Model Evaluation and Parameter Selection
Algorithms in hana-ml that support model evaluation and parameter selection:
Key Relevant Parameters for Model Evaluation and Parameter Selection
resampling_methods
evaluation_metric
fold_num
repeat_times
search_strategy
random_search_times
Resampling Methods
You can use some resampling methods perform model selection and optimal parameter selection for the model.
In hana_ml.algorithms.pal package(also SAP HANA PAL), two kinds of resampling methods are provided:
Cross Validation(CV): Divides training data into k-folds as evenly as possible. Each time one fold is left out as the evaluation dataset, while the remaining k-1 fold dat is treated as the training dataset. Any cross-validation based resampling method can be specified by parameter
resampling_method
with 'cv' as substring(e.g. 'cv', 'stratified_cv').Bootstrap: Randomly sample entities of same quantity from original dataset with replacement, and use these resampled entities as training data, while the remaining as evaluation data. Any bootstrap based resampling method can be specified by parameter
resampling_method
with 'bootstrap' as a substring(e.g. 'bootstrap', 'stratified_bootstrap').
For classification problems, to make training and evaluation data set have similar distribution to original one in class label, both resampling methods provide their stratified version(e.g. 'cv' \(\rightarrow\) 'stratified_cv', 'bootstrap_sha' \(\rightarrow\) 'stratified_bootstrap_sha').
To reduce variability, one can perform multiple rounds of evaluation(by specifying parameter repeat_times
) and combine the results.
This is especially recommended if bootstrap based resampling methods are applied.
Search Strategies
While activating parameter selection, there are two search strategies:
Grid: Each parameter to be selected has determined candidates when it is defined via either value set or range with step. Every possible combination of all parameters is evaluated and the one with best result is chosen.
Random: Each parameter to be selected has either a discrete value set or a range. Each time a proper value of each parameter is chosen, and the combination of parameters is evaluated. In this case, you must specify the number of trying rounds. The combination with best result is chosen.
Successive Halving and Hyperband for Parameter Selection
To accelerate the process of parameter selection, a general idea called early stopping is considered.
A key observation in parameter selection is that: most of the candidates in search space only have poor performance, yet they all cost the same resource. It leads to an intuitive optimization to filtering out those unpromising candidates at relatively low cost, and focusing on the more promising ones.

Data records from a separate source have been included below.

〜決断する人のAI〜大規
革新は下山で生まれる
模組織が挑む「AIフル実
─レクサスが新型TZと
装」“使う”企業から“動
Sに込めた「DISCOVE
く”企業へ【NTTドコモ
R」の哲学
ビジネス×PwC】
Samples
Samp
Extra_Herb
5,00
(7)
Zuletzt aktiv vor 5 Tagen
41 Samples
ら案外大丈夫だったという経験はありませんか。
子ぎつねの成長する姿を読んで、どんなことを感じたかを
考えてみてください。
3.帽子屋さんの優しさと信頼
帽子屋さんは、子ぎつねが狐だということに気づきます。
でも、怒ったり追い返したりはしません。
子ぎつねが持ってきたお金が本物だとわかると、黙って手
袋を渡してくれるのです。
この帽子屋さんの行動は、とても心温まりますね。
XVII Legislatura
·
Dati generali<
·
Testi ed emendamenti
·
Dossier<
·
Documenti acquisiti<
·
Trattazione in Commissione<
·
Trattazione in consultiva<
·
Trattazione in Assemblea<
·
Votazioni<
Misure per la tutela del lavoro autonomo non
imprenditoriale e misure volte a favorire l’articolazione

Successive halving(SHA) is based on such idea. It begins with a low resource configuration, then reduce the number of candidates by a certain rate. It then increases the resource configuration and repeat previous step. This process continues until there is only a single candidate left.
The definition of resource in successive halving can vary for different algorithms.
The default resource is the size of dataset. Besides, each algorithm can define their own
specific resource that is usually some regular parameter of it, like n_estimators
in HybridGradientBoostingClassifier.
Some parameters can be sensitive to successive halving because of their nature.
One classic example is parameter learning_rate
, by which the speed of convergence is influenced directly.
So, if the resource is number of iterations in an iterative learning algorithm, it will be unfair to small learning rate.
Because of the nature of successive halving, it will not always pick the best candidate w.r.t. the specified evaluation metric, but highly likely a good one.
It is quite hard for successive halving to determine how many resources is needed for a specific parameter search task. On other hand, hyperband can to some extent resolve this issue. Basically hyperband will try several configurations regarding resource and search space, then calls successive halving to detect the best one. Currently it only supports random search strategies.
Key Relevant Parameters
resampling_method
: Specifying a resampling method that ends with 'sha' or 'hyperband' to activate SHA/Hyperband method for parameter selection.
resource
: Specifies the resource type. Options are algorithm dependent.
max_resource
: Maximum resource that should be used in iteration(usually indicating the resource used in the last iteration).
min_resource_rate
: Minimum resource by rate that should be used in iteration(usually indicating the resource used in the first iteration).
reduction_rate
: The rate of elimination of candidates in each iteration, which is also the rate of increment of the resource assigned to each candidate.
aggressive_elimination
: This parameter is used to balance the reduction of candidates and increasing of resource when their quantities do not match. This case happens when there are still bunch of candidates to be searched, while the resource reaches its upper limit. If aggressive elimination is applied, the lower bound of resource limit will be used multiple times firstly to reduce number of candidates to a certain level.